TEXTO DE ESTUDO ▸
◆ ◆ ◆ ◆

Na mesma ladeira, Audálio Andrade de Oliveira, 53, testemunhou a queda de 60% nas vendas de seu sebo de livros, filmes e CDs. Este percentual corresponde aos clientes de balcão, que acabam levando produtos após entrar na loja, sem compromisso, o que estava proibido em Guarulhos desde a decretação da quarentena.
Durante o período em que manteve as portas fechadas, o locador cobrou metade do aluguel de Oliveira, que também cortou da própria carne para não demitir funcionários. “Deixei de comprar qualquer coisa e reduzi o consumo de tudo.”
Missas estão liberadas, mas Diocese prefere esperar
A Prefeitura de Guarulhos também autorizou missas e cultos presenciais em igrejas e templos religiosos, com até 25% da capacidade dos prédios. A Diocese da cidade, no entanto, não realizará celebrações ao menos até 30 de junho. Algumas igrejas, como a Capela Nossa Senhora do Rosário, no centro, estão abertas para que fiéis rezem individualmente.

◆ ◆ ◆ ◆

ITENS FORNECIDOS ▸
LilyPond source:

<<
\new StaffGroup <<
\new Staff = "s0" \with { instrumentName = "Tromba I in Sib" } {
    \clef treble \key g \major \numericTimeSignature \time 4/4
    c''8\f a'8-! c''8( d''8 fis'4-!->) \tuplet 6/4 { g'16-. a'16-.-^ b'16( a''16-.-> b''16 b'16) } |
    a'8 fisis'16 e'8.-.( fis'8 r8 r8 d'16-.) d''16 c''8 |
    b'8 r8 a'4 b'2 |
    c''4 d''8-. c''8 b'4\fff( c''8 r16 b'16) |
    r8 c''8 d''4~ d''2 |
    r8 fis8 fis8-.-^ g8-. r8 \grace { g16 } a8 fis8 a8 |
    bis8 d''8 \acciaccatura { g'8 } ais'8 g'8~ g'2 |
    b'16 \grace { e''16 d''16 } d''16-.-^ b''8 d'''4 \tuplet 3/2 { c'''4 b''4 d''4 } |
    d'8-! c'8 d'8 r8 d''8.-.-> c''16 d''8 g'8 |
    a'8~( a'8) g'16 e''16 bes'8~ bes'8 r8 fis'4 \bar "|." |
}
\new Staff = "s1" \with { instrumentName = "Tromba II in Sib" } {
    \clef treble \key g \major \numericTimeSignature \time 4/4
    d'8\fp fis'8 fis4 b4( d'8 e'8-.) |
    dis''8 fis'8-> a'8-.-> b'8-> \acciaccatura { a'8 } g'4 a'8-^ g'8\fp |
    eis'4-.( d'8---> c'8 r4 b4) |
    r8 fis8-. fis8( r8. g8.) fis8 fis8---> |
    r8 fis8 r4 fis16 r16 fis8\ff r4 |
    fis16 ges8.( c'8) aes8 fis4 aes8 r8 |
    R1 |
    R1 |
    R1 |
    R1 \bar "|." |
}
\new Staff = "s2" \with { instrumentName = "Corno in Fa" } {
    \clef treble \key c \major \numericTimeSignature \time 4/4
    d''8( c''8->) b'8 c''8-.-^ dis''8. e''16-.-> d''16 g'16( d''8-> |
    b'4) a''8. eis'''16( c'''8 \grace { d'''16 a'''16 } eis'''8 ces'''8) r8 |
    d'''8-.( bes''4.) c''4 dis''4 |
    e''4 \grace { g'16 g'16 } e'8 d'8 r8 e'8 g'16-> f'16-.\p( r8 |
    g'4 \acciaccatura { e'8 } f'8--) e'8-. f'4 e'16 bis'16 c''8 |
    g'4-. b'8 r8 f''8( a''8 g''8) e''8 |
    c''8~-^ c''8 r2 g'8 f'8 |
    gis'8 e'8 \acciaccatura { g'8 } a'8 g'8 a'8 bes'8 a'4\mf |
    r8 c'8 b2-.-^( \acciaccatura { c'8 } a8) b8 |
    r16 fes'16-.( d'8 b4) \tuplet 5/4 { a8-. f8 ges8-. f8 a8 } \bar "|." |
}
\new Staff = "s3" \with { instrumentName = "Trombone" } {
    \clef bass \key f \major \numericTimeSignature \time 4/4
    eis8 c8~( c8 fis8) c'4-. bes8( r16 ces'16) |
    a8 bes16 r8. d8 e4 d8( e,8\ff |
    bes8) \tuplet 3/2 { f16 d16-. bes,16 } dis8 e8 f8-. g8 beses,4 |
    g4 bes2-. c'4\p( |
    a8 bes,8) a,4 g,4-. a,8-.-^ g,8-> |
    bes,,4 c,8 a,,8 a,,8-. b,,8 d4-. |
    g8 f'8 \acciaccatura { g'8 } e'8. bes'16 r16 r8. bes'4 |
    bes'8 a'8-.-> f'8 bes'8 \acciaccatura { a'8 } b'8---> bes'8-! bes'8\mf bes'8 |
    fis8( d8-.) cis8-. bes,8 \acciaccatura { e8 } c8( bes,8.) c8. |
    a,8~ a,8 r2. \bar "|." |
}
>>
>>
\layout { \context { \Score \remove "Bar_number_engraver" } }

◆ ◆ ◆ ◆

INSTRUÇÕES ▸
(1) Segundo o texto sobre Guarulhos, até quando a Diocese da cidade não realizará celebrações?
(2) Por favor, retome o texto sobre Guarulhos e dê continuidade a ele a partir da última frase.
Os itens não são necessários para resolver as tarefas.

RESULTADOS DO EXERCÍCIO ▸
(1) Ao menos até 30 de junho.

(2)
No local, um funcionário controlava o acesso de fiéis, além de indicar locais com álcool em gel. Os assentos da igreja são desinfectados de meia em meia hora.
A diretora de escola Sueli Aparecida, 63, foi à igreja rezar pela alma de um amigo, morto recentemente. Ela afirmou ter ido ao centro pegar resultados de exames médicos e, ao ver que a igreja estava aberta, decidiu entrar no local rapidamente. "Daqui vou para casa, onde estou desde o início da pandemia. Confesso que me assustou ver a quantidade de gente aqui no centro, nem cheguei perto."
O bispo diocesano de Guarulhos, dom Edmilson Amador Caetano, afirmou que, apesar da liberação antecipada da prefeitura, "a Igreja Católica considera prudente não levar isso adiante, pelo menos até o próximo dia 30". “As coisas estão incertas neste sentido [de reabrir igrejas]. Não vamos abrir ainda por uma questão de segurança”, afirmou.
O religioso acrescentou não se opor à decisão da prefeitura, mas como líder da Igreja em Guarulhos, prefere aguardar e observar “como as coisas se desenvolvem.”
Desde março, quando a quarentena foi decretada no estado de São Paulo, todas as mais de 120 igrejas da cidade, sendo 46 paróquias, deixaram de realizar celebrações presenciais. Apesar disso, o bispo afirmou que alguns templos estão abertos para que fiéis possam rezar individualmente, respeitando medidas de segurança.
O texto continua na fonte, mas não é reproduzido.